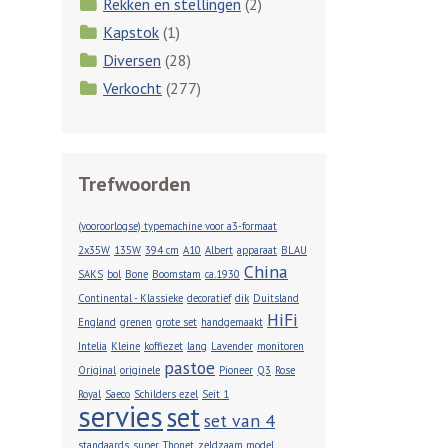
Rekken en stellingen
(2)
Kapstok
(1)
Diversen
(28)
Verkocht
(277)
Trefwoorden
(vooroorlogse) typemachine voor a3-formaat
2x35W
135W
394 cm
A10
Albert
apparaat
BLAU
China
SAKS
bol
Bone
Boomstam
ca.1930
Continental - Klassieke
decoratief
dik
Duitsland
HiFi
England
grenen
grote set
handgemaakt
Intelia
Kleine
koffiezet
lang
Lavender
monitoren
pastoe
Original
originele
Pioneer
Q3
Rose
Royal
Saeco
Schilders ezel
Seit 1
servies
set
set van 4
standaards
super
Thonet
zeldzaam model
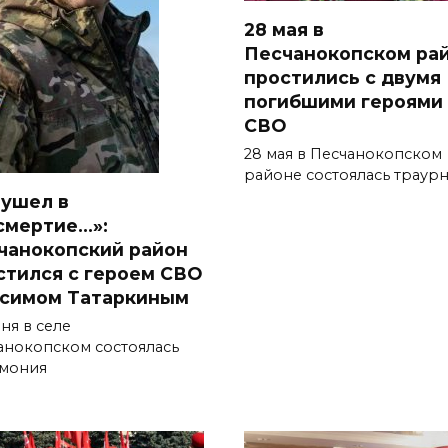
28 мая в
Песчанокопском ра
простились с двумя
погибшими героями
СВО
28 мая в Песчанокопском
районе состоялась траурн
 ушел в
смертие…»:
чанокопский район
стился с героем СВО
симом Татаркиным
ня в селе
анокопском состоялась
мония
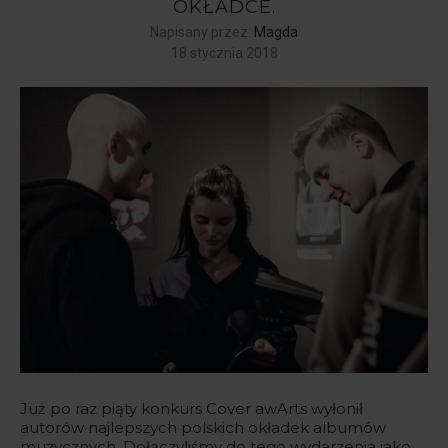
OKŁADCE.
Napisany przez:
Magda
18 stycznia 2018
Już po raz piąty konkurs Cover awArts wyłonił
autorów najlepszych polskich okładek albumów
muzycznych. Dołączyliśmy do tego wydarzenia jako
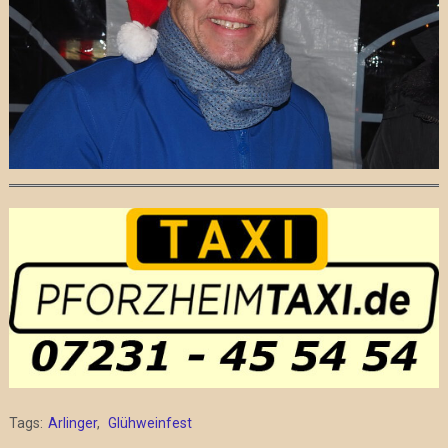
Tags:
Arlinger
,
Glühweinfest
* * *
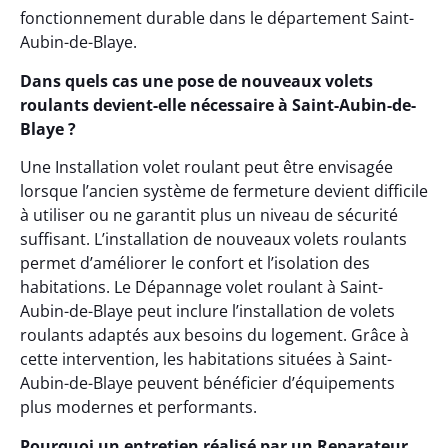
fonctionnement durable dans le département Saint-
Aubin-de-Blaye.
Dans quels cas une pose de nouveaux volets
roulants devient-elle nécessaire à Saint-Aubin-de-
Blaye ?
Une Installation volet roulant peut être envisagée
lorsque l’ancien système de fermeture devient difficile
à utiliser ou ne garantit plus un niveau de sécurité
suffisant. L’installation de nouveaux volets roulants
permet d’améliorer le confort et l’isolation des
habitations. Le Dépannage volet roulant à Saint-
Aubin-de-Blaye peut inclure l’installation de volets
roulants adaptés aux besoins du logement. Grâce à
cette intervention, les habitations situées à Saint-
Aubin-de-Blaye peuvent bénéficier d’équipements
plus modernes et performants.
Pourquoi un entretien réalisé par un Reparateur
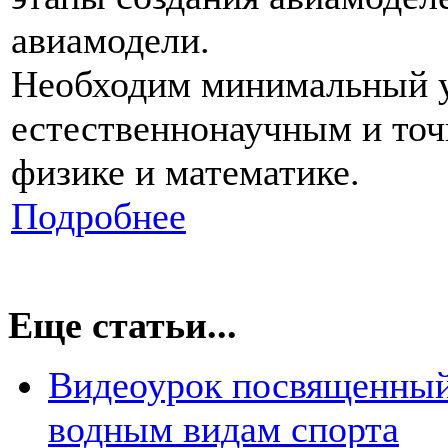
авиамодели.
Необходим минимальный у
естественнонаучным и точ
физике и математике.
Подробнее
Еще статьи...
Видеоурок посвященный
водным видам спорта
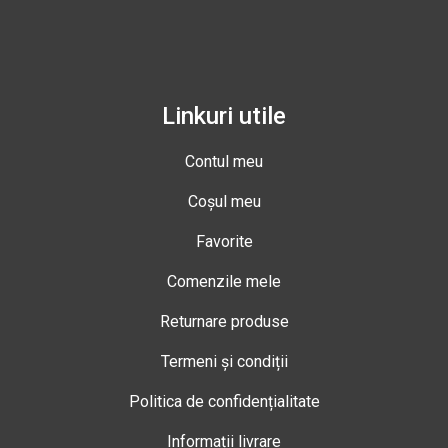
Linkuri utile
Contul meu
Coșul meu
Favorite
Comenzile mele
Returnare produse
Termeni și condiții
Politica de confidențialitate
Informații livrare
---
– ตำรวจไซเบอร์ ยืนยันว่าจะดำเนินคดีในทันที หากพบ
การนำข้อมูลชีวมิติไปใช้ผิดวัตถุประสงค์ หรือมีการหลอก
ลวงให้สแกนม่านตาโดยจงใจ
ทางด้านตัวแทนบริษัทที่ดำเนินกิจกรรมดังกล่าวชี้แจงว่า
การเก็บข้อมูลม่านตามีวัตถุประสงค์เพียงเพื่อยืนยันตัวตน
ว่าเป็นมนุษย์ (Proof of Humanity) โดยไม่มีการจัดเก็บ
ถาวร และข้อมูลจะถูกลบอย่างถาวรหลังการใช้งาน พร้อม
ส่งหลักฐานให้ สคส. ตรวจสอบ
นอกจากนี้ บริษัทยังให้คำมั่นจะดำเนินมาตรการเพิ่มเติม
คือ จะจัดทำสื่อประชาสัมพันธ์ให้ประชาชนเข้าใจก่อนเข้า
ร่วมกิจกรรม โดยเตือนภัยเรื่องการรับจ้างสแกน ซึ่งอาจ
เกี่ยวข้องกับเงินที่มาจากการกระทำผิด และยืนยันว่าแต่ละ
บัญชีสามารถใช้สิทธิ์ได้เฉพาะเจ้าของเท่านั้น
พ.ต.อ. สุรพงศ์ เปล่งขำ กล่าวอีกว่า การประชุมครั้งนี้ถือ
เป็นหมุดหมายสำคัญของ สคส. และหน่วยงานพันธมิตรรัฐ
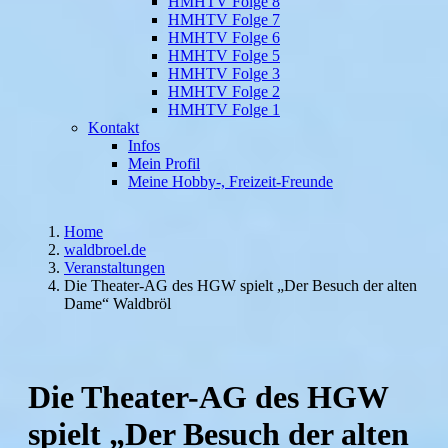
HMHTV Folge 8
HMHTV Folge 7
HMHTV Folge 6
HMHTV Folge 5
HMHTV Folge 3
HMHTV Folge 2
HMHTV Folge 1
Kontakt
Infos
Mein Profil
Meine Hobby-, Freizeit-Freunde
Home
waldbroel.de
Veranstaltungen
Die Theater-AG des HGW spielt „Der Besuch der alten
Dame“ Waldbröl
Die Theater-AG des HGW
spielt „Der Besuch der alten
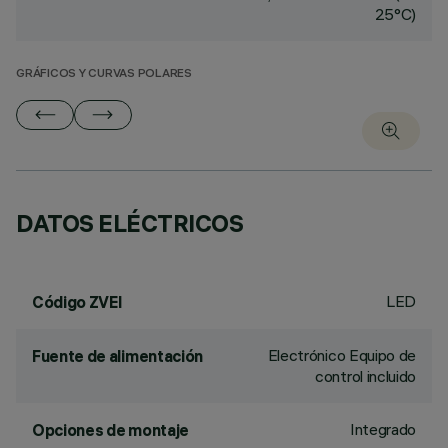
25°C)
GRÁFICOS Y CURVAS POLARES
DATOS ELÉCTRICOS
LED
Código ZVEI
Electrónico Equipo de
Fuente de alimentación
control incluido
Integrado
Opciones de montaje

[EXERCISE INSTRUCTIONS]
Look above for the line with "HMHTV Folge 8" and copy exactly from it through the line with "Opciones de montaje", both included. Omit the pictures.

[SOLUTION TO THIS TASK]
HMHTV Folge 8
HMHTV Folge 7
HMHTV Folge 6
HMHTV Folge 5
HMHTV Folge 3
HMHTV Folge 2
HMHTV Folge 1
Kontakt
Infos
Mein Profil
Meine Hobby-, Freizeit-Freunde
Home
waldbroel.de
Veranstaltungen
Die Theater-AG des HGW spielt „Der Besuch der alten
Dame“ Waldbröl
Die Theater-AG des HGW
spielt „Der Besuch der alten
25°C)
GRÁFICOS Y CURVAS POLARES
DATOS ELÉCTRICOS
LED
Código ZVEI
Electrónico Equipo de
Fuente de alimentación
control incluido
Integrado
Opciones de montaje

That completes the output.